Termos e conceitos-chave por detrás da estratégia

Para quem não está tão familiarizado com o retalho alimentar em França, algumas noções ajudam a enquadrar este movimento:

  • Creperia: restaurante ou balcão cujo menu se centra sobretudo em crepes e galettes, normalmente preparados no momento em chapas.
  • Restauration à emporter: expressão francesa para comida para levar, pensada para consumo fora do espaço.
  • Localizações de grande afluência: zonas como centros comerciais, estações ferroviárias e bairros de negócios, onde a circulação de pessoas se mantém forte ao longo do dia.

Para investidores e candidatos a franchising, o Big Top levanta questões típicas: valor médio por compra, horas de maior procura, necessidades de equipa e resistência a oscilações no poder de compra.

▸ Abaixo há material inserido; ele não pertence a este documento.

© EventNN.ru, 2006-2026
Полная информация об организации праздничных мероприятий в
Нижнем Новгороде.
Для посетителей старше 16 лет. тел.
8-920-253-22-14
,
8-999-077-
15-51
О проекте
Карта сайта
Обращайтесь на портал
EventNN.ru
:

Formatos baseados em crepes costumam apoiar-se em custos relativamente baixos de ingredientes, mas precisam de volumes sólidos para compensar rendas em centros comerciais de topo.

Para o consumidor, as dúvidas tendem a ser mais simples: preço face à porção, qualidade dos ingredientes e rapidez do serviço nos períodos mais cheios. Se o Big Top cumprir nesses pontos, a Marie Blachère poderá descobrir que a sua nova aposta em crepes se torna quase tão visível como a sua ampla rede de padarias.